China-based agricultural company Agria has begun a takeover bid for PGG Wrightson, targeting opportunities in China.
Shareholders yesterday were sent details of the 60c a share partial takeover offer made by Agria Corporation - already a shareholder of PGG Wrightson - in partnership with Chinese company New Hope Group.
Agria chief executive Xie Tao has said the takeover would give PGG Wrightson a committed cornerstone shareholder with the capacity to leverage the New Zealand company's product and service offering to access opportunities in the Chinese market.
The offer is conditional on holding 50.01 per cent of the voting rights and has been made by Agria (Singapore) Pte, which would be jointly owned.
In a letter to shareholders yesterday Tao said Pyne Gould Corporation had agreed to sell its 18.3 per cent stake into the offer through a pre-bid agreement, which when taken with Agria's existing 19.01 per cent holding in PGG Wrightson represented about 37.3 per cent of total shares.
PGG Wrightson had underperformed, including a recent profit downgrade, he said. "In our view, PGG Wrightson's business requires restructuring and a refocus on the core businesses of AgriServices and AgriTech to achieve full potential."
Agria supported in principle a strategy to review the divestment of the PGG Wrightson Finance book.
PGG Wrightson last month cut its earnings outlook for the year ending June 30 to a net profit of $15 million to $18 million, compared with $23.3 million the previous year. Shares closed down 1c yesterday at 52c, having traded at 48c before news of the planned takeover bid.
The 60c a share offer for 235 million shares was worth about $141 million and valued PGG Wrightson at $454.8 million. If the offer was successful PGG Wrightson would remain a New Zealand-based listed company with a board led by independent chairman Sir John Anderson, Tao said.
Forsyth Barr analyst John Cairns said the offer was a reasonable premium over the previous sale price.
"But I guess you've got to put it into context that the stock is trading at pretty depressed levels," Cairns said.
Several elements had conspired to make conditions hard for the firm.
"The company's had a number of issues ... with the deleveraging of the sector, the on-farm expenditure despite positive commodity prices has been depressed," he said. "And also the uncertainty in respect of farm values."
Forsyth Barr saw longer-term value in the company "most probably north of 70c but it's going to be interesting to see what the independent appraisal report has to say about this", he said.

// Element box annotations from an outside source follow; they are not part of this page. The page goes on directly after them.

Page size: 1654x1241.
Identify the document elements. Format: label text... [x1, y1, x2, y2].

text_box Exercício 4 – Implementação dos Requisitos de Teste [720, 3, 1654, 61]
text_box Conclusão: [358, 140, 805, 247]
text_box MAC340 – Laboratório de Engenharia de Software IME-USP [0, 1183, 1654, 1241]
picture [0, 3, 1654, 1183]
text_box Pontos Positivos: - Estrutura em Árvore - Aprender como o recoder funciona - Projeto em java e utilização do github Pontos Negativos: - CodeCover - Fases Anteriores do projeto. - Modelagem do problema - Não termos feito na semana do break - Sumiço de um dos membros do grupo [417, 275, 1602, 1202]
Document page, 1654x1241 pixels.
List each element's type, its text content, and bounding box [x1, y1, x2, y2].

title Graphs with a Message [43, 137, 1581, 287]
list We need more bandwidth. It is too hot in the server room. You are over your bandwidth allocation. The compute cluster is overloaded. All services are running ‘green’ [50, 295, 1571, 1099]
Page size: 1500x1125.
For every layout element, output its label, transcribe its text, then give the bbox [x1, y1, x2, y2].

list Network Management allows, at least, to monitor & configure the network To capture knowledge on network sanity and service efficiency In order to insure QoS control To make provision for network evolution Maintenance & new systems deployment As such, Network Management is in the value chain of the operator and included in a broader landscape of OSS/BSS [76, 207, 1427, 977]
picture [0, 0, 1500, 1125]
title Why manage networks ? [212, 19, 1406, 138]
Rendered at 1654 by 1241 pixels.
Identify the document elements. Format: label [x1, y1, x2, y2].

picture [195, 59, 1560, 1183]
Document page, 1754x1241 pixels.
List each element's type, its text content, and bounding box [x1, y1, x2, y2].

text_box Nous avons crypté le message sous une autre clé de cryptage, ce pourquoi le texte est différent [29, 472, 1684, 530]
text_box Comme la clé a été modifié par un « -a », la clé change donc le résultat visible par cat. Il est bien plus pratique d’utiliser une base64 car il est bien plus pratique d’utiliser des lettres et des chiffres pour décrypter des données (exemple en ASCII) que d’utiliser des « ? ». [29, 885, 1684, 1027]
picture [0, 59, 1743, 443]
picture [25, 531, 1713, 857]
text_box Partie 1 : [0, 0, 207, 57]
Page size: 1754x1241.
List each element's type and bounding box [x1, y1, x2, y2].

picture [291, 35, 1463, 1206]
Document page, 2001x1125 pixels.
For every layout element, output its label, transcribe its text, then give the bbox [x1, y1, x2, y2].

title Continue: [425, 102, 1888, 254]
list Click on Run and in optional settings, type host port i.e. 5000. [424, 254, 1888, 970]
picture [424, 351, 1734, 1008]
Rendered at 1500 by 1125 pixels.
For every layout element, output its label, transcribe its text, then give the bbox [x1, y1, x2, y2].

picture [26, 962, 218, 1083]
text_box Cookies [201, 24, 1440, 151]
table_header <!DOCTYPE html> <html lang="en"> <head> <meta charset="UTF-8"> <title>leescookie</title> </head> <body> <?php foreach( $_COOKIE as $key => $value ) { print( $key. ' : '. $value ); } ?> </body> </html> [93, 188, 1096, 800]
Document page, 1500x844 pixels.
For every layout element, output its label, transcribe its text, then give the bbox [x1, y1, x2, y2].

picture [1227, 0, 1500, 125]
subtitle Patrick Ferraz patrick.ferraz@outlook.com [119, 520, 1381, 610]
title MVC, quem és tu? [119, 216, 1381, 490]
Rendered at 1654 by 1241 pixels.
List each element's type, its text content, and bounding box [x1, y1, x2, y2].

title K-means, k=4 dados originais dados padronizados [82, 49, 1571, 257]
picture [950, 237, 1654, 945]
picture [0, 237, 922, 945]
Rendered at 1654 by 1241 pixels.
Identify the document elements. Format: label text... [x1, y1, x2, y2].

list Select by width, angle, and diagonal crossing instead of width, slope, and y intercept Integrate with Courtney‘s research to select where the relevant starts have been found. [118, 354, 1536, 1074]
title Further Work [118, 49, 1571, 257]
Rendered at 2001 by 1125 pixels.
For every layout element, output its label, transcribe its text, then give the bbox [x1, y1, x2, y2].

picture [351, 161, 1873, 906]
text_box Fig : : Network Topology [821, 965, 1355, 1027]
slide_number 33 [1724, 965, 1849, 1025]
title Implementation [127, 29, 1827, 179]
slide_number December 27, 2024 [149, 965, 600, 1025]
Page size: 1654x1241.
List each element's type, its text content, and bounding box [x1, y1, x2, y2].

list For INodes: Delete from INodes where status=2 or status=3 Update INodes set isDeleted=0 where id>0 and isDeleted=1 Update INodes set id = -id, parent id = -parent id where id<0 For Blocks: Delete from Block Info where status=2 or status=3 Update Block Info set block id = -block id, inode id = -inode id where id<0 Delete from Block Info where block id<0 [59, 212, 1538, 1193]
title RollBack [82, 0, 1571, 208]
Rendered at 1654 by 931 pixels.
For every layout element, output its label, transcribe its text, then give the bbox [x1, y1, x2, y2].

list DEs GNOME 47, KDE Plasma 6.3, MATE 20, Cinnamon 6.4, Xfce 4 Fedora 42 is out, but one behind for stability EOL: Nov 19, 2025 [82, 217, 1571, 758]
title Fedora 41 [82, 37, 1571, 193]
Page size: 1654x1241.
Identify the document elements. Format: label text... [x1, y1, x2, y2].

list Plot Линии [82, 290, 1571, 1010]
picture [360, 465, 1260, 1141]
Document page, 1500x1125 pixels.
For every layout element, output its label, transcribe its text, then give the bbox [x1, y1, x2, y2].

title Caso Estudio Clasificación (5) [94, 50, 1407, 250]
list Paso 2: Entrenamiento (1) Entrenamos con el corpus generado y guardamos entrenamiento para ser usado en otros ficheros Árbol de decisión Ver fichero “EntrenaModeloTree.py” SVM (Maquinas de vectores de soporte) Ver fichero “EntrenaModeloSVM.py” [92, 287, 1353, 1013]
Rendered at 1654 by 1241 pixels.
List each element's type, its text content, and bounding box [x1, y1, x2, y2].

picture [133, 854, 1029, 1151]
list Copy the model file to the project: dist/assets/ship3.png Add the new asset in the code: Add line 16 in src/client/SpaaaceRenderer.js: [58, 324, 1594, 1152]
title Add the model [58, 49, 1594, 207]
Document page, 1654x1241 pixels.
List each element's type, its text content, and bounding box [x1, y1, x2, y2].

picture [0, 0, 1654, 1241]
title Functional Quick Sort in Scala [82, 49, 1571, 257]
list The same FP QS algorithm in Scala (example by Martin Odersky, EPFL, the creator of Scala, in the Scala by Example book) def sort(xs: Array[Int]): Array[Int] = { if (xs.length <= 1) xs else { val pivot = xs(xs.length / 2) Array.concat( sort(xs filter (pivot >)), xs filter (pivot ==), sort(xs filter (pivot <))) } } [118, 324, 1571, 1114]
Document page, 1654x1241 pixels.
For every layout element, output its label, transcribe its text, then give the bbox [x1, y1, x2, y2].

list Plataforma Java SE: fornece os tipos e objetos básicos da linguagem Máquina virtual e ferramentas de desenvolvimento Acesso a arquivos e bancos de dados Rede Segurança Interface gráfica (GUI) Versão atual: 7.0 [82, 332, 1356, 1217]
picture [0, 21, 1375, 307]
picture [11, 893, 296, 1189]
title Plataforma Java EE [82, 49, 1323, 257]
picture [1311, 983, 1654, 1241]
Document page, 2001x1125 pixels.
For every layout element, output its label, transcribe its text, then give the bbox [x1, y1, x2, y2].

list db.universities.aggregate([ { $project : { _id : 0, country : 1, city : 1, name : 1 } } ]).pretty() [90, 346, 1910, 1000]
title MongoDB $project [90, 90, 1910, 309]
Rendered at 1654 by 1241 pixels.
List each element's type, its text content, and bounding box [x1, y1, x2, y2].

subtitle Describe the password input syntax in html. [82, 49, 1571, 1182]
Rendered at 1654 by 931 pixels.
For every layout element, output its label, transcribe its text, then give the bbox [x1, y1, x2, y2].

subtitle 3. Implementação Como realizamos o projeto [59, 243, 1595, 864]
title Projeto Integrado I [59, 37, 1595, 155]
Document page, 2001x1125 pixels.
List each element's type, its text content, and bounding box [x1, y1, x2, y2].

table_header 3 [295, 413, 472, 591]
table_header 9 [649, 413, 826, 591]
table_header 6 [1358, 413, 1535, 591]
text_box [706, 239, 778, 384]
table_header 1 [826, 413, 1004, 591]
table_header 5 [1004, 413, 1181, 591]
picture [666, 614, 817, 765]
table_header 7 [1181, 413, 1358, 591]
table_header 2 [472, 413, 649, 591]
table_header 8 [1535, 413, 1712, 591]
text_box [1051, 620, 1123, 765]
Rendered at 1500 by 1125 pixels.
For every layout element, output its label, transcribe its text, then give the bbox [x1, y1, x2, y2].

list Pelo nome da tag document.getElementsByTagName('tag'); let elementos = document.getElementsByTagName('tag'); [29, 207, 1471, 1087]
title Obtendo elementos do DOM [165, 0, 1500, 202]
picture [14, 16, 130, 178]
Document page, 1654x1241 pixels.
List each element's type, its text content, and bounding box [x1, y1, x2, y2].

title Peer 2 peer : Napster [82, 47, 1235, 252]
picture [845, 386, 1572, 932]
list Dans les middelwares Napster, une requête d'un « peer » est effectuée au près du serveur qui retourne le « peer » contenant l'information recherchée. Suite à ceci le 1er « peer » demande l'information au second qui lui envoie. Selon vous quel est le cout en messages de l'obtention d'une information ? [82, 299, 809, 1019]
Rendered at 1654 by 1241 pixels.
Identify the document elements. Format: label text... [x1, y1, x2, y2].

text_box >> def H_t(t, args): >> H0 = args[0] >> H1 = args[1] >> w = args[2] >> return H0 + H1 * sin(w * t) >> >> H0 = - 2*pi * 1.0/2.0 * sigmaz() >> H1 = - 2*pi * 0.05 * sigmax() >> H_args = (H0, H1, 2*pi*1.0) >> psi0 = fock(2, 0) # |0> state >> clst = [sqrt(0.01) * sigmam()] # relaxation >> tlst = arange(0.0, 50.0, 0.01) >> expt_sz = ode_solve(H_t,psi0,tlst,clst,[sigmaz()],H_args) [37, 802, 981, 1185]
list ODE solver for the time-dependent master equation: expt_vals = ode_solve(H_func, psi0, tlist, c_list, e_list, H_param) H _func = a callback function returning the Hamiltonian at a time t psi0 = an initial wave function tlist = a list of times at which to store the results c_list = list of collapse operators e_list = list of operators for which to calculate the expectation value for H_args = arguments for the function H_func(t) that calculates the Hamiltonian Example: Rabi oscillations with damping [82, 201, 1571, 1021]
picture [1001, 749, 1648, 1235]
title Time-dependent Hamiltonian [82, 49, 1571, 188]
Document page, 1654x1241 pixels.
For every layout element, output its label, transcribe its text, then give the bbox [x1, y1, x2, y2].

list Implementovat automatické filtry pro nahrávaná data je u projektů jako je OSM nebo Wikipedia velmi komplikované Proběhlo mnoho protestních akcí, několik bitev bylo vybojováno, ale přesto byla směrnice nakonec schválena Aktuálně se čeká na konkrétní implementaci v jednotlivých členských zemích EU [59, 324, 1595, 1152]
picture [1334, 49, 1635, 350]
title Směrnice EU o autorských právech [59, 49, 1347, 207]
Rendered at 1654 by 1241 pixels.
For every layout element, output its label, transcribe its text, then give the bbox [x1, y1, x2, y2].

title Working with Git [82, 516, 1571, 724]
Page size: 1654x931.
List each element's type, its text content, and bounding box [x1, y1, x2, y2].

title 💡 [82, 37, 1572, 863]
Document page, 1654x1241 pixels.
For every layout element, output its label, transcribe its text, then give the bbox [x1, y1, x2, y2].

PGG Wrightson said the board reiterated advice that shareholders might want to wait to decide whether to sell their shares until they have read the target company statement, which would be published on February 7.
The statement would include a formal recommendation from the board and commentary from independent adviser Grant Samuel.
The offer, conditional on consent from the Overseas Investment Office and Chinese regulatory authorities, is planned to close on April 15.
PGG Wrightson said to ensure shareholders had all relevant information it would bring forward its interim results announcement for the half-year ending December 31 to February 7.